Trump twists Judiciary leaders' findings on Comey actions

WASHINGTON _ President Donald Trump started Wednesday by twisting the findings of two senior Senate Judiciary Committee Republicans, tweeting that Hillary Clinton was among "people not interviewed" by the FBI in an investigation into her use of a private email server as secretary of State.

The FBI released documents Monday that show then-FBI Director James Comey began writing a statement exonerating Clinton before he concluded his investigation. Senate Judiciary Chairman Charles E. Grassley, R-Iowa and Lindsey Graham, R-S.C., chairman of Judiciary's Crime and Terrorism subcommittee, first revealed Comey's actions Aug. 31.

Grassley and Graham cited transcripts they reviewed of interviews federal investigators conducted last fall with two FBI officials who were close to Comey: James Rybicki, Comey's chief of staff, and Trisha Anderson, the principal deputy general counsel of National Security and Cyberlaw.

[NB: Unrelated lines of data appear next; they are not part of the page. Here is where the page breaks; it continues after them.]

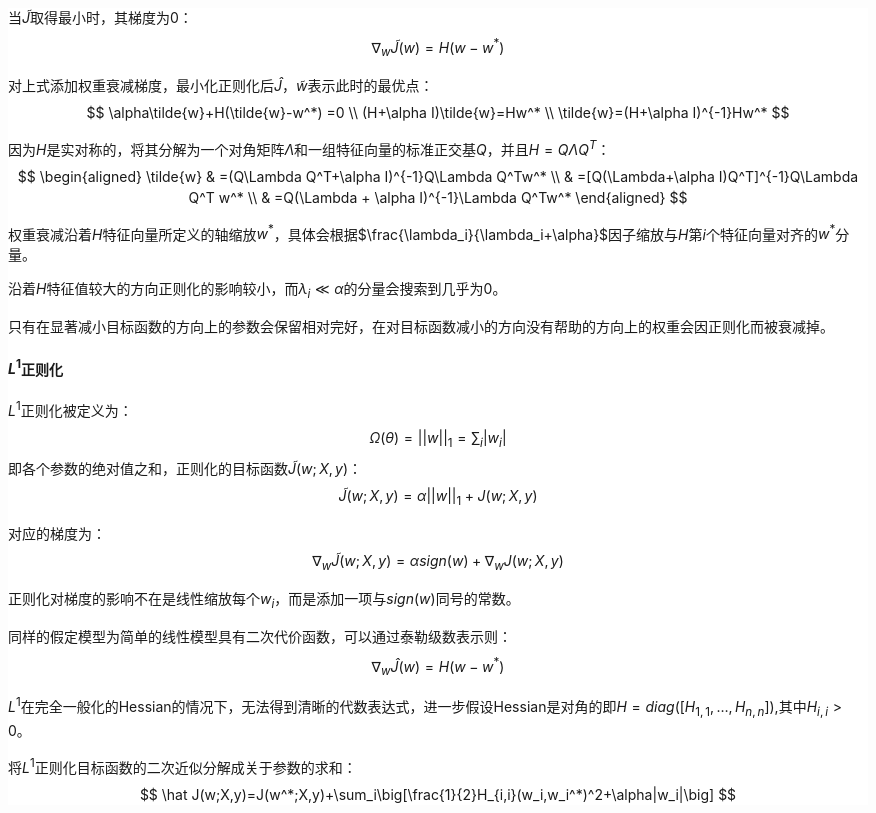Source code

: 当$\tilde{J}$取得最小时，其梯度为0：
$$
\nabla_w\tilde{J}(w)=H(w-w^*)
$$

对上式添加权重衰减梯度，最小化正则化后$\hat J$，$\tilde{w}$表示此时的最优点：
$$
\alpha\tilde{w}+H(\tilde{w}-w^*) =0 \\
(H+\alpha I)\tilde{w}=Hw^* \\
\tilde{w}=(H+\alpha I)^{-1}Hw^*
$$

因为$H$是实对称的，将其分解为一个对角矩阵$\Lambda$和一组特征向量的标准正交基$Q$，并且$H=Q\Lambda Q^T$：
$$
\begin{aligned}
\tilde{w} & =(Q\Lambda Q^T+\alpha I)^{-1}Q\Lambda Q^Tw^* \\
& =[Q(\Lambda+\alpha I)Q^T]^{-1}Q\Lambda Q^T w^* \\
& =Q(\Lambda + \alpha I)^{-1}\Lambda Q^Tw^*
\end{aligned}
$$

权重衰减沿着$H$特征向量所定义的轴缩放$w^*$，具体会根据$\frac{\lambda_i}{\lambda_i+\alpha}$因子缩放与$H$第$i$个特征向量对齐的$w^*$分量。

沿着$H$特征值较大的方向正则化的影响较小，而$\lambda_i \ll \alpha$的分量会搜索到几乎为0。

只有在显著减小目标函数的方向上的参数会保留相对完好，在对目标函数减小的方向没有帮助的方向上的权重会因正则化而被衰减掉。

#### $L^1$正则化

$L^1$正则化被定义为：
$$
\Omega(\theta)=||w||_1=\sum_i|w_i|
$$
即各个参数的绝对值之和，正则化的目标函数$\tilde{J}(w;X,y)$：
$$
\tilde{J}(w;X,y)=\alpha ||w||_1+J(w;X,y)
$$

对应的梯度为：
$$
\nabla_w \tilde{J}(w;X,y)=\alpha sign(w)+\nabla_wJ(w;X,y)
$$

正则化对梯度的影响不在是线性缩放每个$w_i$，而是添加一项与$sign(w)$同号的常数。

同样的假定模型为简单的线性模型具有二次代价函数，可以通过泰勒级数表示则：
$$
\nabla_w\hat J(w)=H(w-w^*)
$$

$L^1$在完全一般化的Hessian的情况下，无法得到清晰的代数表达式，进一步假设Hessian是对角的即$H=diag([H_{1,1},\dots,H_{n,n}])$,其中$H_{i,i} > 0$。

将$L^1$正则化目标函数的二次近似分解成关于参数的求和：
$$
\hat J(w;X,y)=J(w^*;X,y)+\sum_i\big[\frac{1}{2}H_{i,i}(w_i,w_i^*)^2+\alpha|w_i|\big]
$$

"Conclusion first, fact-gathering second _ that's no way to run an investigation. The FBI should be held to a higher standard than that, especially in a matter of such great public interest and controversy," Grassley and Graham wrote in a letter sent that day to senior FBI officials.

The two senators' findings got the president's attention. Trump turned their letter into fodder for a Sept. 1 tweet alleging Comey's actions reveal a "rigged system" against him.

The morning after the FBI made the documents public, Trump was back at it a trio of tweets that slammed his own Justice Department _ again _ and twisted both what the documents show and what was concluded by the Senate Judiciary GOP leaders.

This was Trump's contention, spread over two tweets, Wednesday morning: "Many ... ..people not interviewed, including Clinton herself."

But the FBI did interview Clinton, albeit after Comey began drafting his July 2016 statement that criticized her but made clear he would not bring criminal charges. That session spanned three hours on Saturday in early July 2016.

The president on Wednesday also alleged Comey testified under oath that he "didn't do this," meaning did not have his investigators interview Clinton before he began drafting the statement.

A review of Comey's June 8 testimony before the Senate Judiciary Committee found no question nor any answers by the former FBI boss about when he began drafting the July 2016 statement. That is likely explained by something Trump tweet ignores: Grassley and Graham did not go public about their findings until Aug. 31, nearly three months after Comey testified under oath.